Knowledge-Augmented Large Language Models for Personalized Contextual Query Suggestion
Jinheon Baek, Nirupama Chandrasekaran, Silviu Cucerzan, Allen herring, Sujay Kumar Jauhar
TL;DR
This work introduces K-LaMP, a lightweight, privacy-conscious framework that personalizes LLM outputs by augmenting prompts with an entity-centric knowledge store built from users' search histories. By grounding contextual query suggestions in both user interests and domain knowledge, K-LaMP outperforms several baselines in human evaluations on Bing log data, with retrieval from the entity store proving especially effective. The approach leverages existing search logging infrastructure and modern entity linking to achieve scalable personalization without full user profiling, and the authors discuss extensions to other search tasks and domains.
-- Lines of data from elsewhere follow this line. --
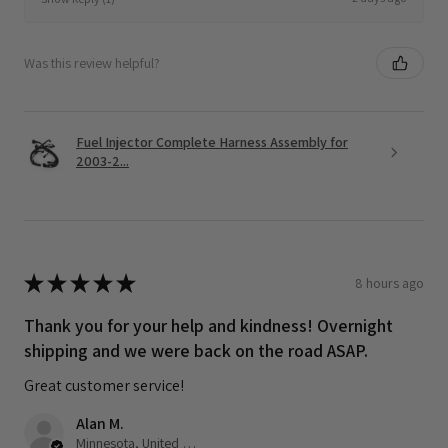
Was this review helpful?
Fuel Injector Complete Harness Assembly for
2003-2...
★
★
★
★
★
8 hours ago
Thank you for your help and kindness! Overnight
shipping and we were back on the road ASAP.
Great customer service!
Alan M.
Minnesota, United States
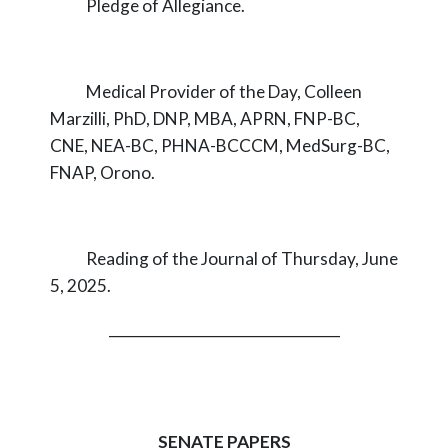
Pledge of Allegiance.
Medical Provider of the Day, Colleen
Marzilli, PhD, DNP, MBA, APRN, FNP-BC,
CNE, NEA-BC, PHNA-BCCCM, MedSurg-BC,
FNAP, Orono.
Reading of the Journal of Thursday, June
5, 2025.
_________________________________
SENATE PAPERS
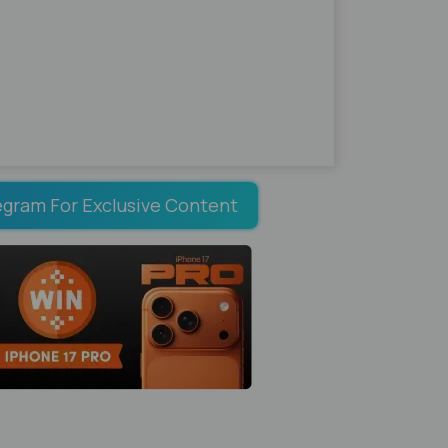
egram For Exclusive Content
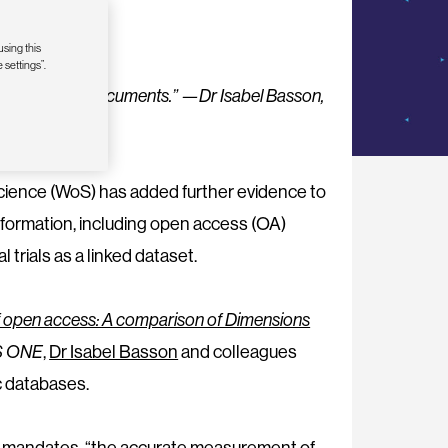
using this
 settings”.
f scientific documents.” —Dr Isabel Basson,
ience (WoS) has added further evidence to
nformation, including open access (OA)
l trials as a linked dataset.
f open access: A comparison of Dimensions
S ONE
,
Dr Isabel Basson
and colleagues
c databases.
s mandates, “the accurate measurement of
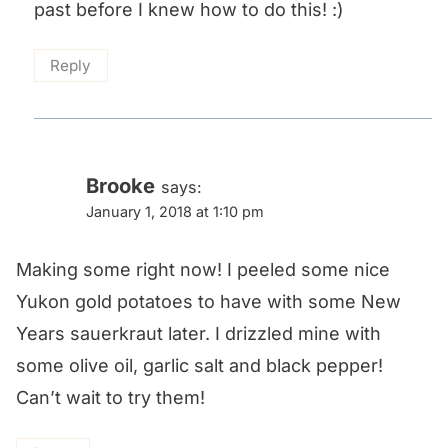
past before I knew how to do this! :)
Reply
Brooke
says:
January 1, 2018 at 1:10 pm
Making some right now! I peeled some nice
Yukon gold potatoes to have with some New
Years sauerkraut later. I drizzled mine with
some olive oil, garlic salt and black pepper!
Can’t wait to try them!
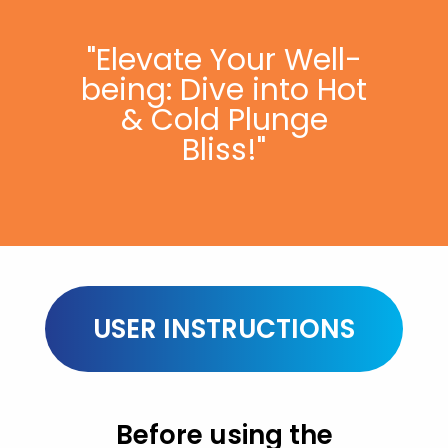
"Elevate Your Well-
being: Dive into Hot
& Cold Plunge
Bliss!"
USER INSTRUCTIONS
Before using the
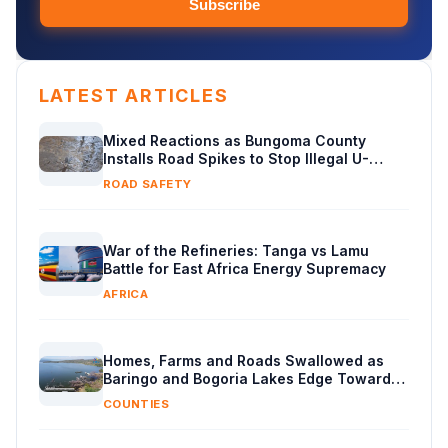
Subscribe
LATEST ARTICLES
Mixed Reactions as Bungoma County
Installs Road Spikes to Stop Illegal U-
Turns
ROAD SAFETY
War of the Refineries: Tanga vs Lamu
Battle for East Africa Energy Supremacy
AFRICA
Homes, Farms and Roads Swallowed as
Baringo and Bogoria Lakes Edge Toward
Merger
COUNTIES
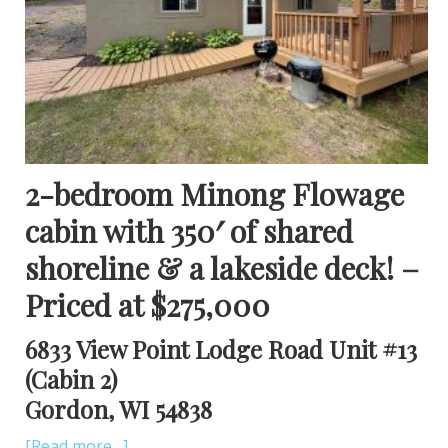
2-bedroom Minong Flowage
cabin with 350′ of shared
shoreline & a lakeside deck! –
Priced at $275,000
6833 View Point Lodge Road Unit #13
(Cabin 2)
Gordon, WI 54838
[Read more…]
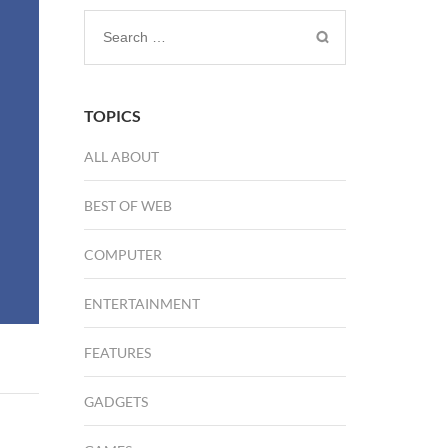
Search
for:
TOPICS
ALL ABOUT
BEST OF WEB
COMPUTER
ENTERTAINMENT
FEATURES
GADGETS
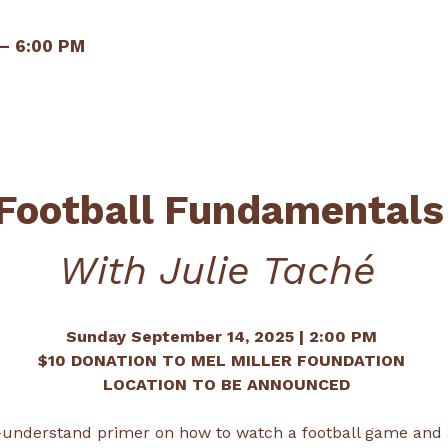
 – 6:00 PM
Football Fundamentals
With Julie Taché 
Sunday September 14, 2025 | 2:00 PM 
$10 DONATION TO MEL MILLER FOUNDATION 
 LOCATION TO BE ANNOUNCED
o-understand primer on how to watch a football game and a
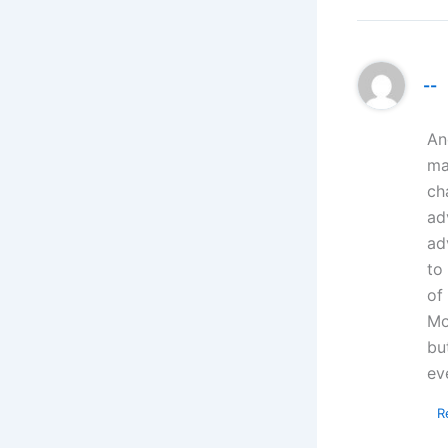
--
An
ma
ch
ad
ad
to
of
Mo
bu
ev
R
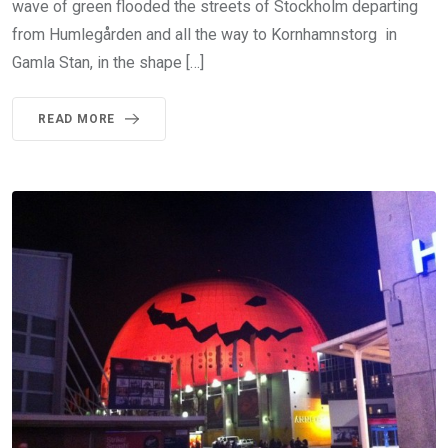
wave of green flooded the streets of Stockholm departing
from Humlegården and all the way to Kornhamnstorg in
Gamla Stan, in the shape […]
READ MORE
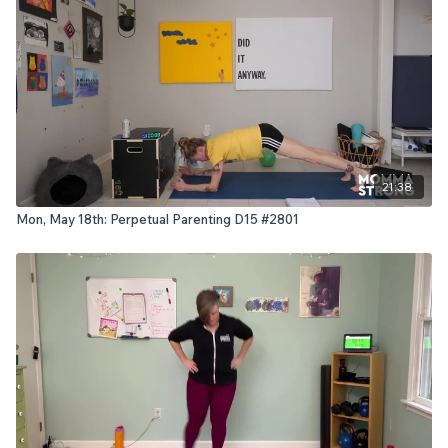
21:38
Mon, May 18th: Perpetual Parenting D15 #2801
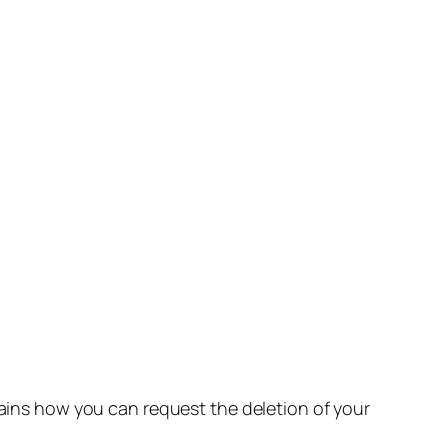
lains how you can request the deletion of your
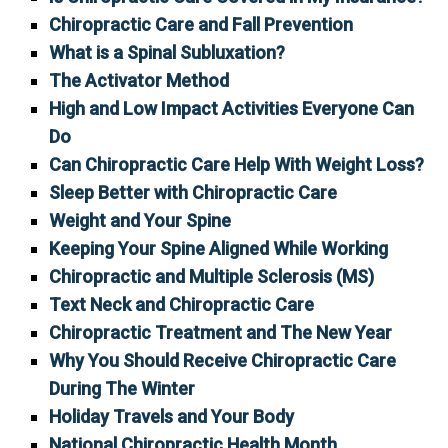
Chiropractic Care and Fall Prevention
What is a Spinal Subluxation?
The Activator Method
High and Low Impact Activities Everyone Can
Do
Can Chiropractic Care Help With Weight Loss?
Sleep Better with Chiropractic Care
Weight and Your Spine
Keeping Your Spine Aligned While Working
Chiropractic and Multiple Sclerosis (MS)
Text Neck and Chiropractic Care
Chiropractic Treatment and The New Year
Why You Should Receive Chiropractic Care
During The Winter
Holiday Travels and Your Body
National Chiropractic Health Month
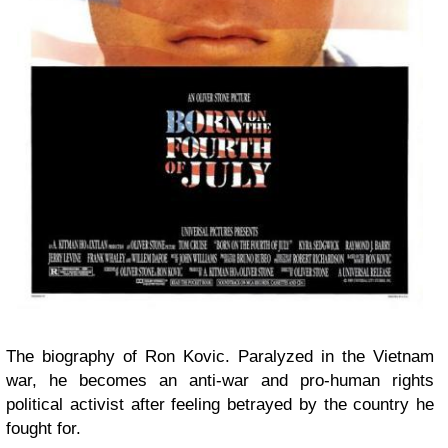
The biography of Ron Kovic. Paralyzed in the Vietnam
war, he becomes an anti-war and pro-human rights
political activist after feeling betrayed by the country he
fought for.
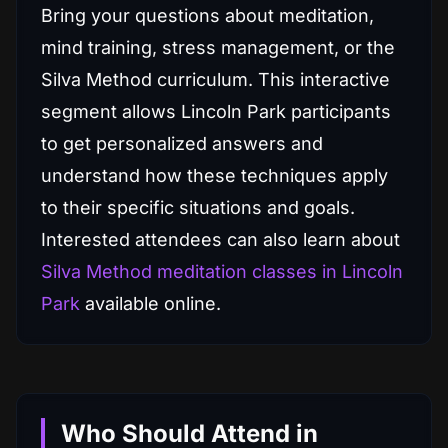
Bring your questions about meditation,
mind training, stress management, or the
Silva Method curriculum. This interactive
segment allows Lincoln Park participants
to get personalized answers and
understand how these techniques apply
to their specific situations and goals.
Interested attendees can also learn about
Silva Method meditation classes in Lincoln
Park
available online.
Who Should Attend in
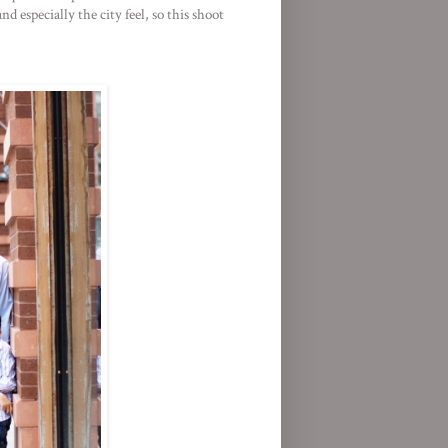
 especially the city feel, so this shoot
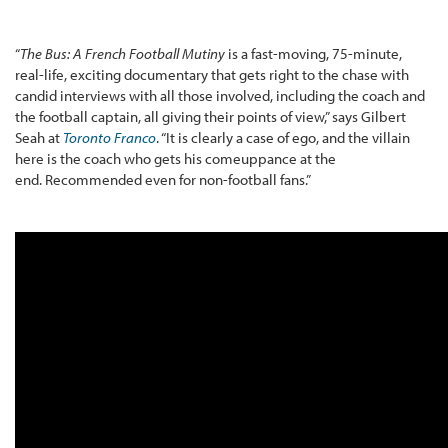
“
The Bus: A French Football Mutiny
is a fast-moving, 75-minute,
real-life, exciting documentary that gets right to the chase with
candid interviews with all those involved, including the coach and
the football captain, all giving their points of view,” says Gilbert
Seah at
Toronto Franco
. “It is clearly a case of ego, and the villain
here is the coach who gets his comeuppance at the
end. Recommended even for non-football fans.”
Overall, the paper demonstrates the viability and benefits of knowledge-grounded personalization for LLMs in real-world, web-scale settings.
Abstract
Large Language Models (LLMs) excel at tackling various natural language tasks. However, due to the significant costs involved in re-training or fine-tuning them, they remain largely static and difficult to personalize. Nevertheless, a variety of applications could benefit from generations that are tailored to users' preferences, goals, and knowledge. Among them is web search, where knowing what a user is trying to accomplish, what they care about, and what they know can lead to improved search experiences. In this work, we propose a novel and general approach that augments an LLM with relevant context from users' interaction histories with a search engine in order to personalize its outputs. Specifically, we construct an entity-centric knowledge store for each user based on their search and browsing activities on the web, which is then leveraged to provide contextually relevant LLM prompt augmentations. This knowledge store is light-weight, since it only produces user-specific aggregate projections of interests and knowledge onto public knowledge graphs, and leverages existing search log infrastructure, thereby mitigating the privacy, compliance, and scalability concerns associated with building deep user profiles for personalization. We validate our approach on the task of contextual query suggestion, which requires understanding not only the user's current search context but also what they historically know and care about. Through a number of experiments based on human evaluation, we show that our approach is significantly better than several other LLM-powered baselines, generating query suggestions that are contextually more relevant, personalized, and useful.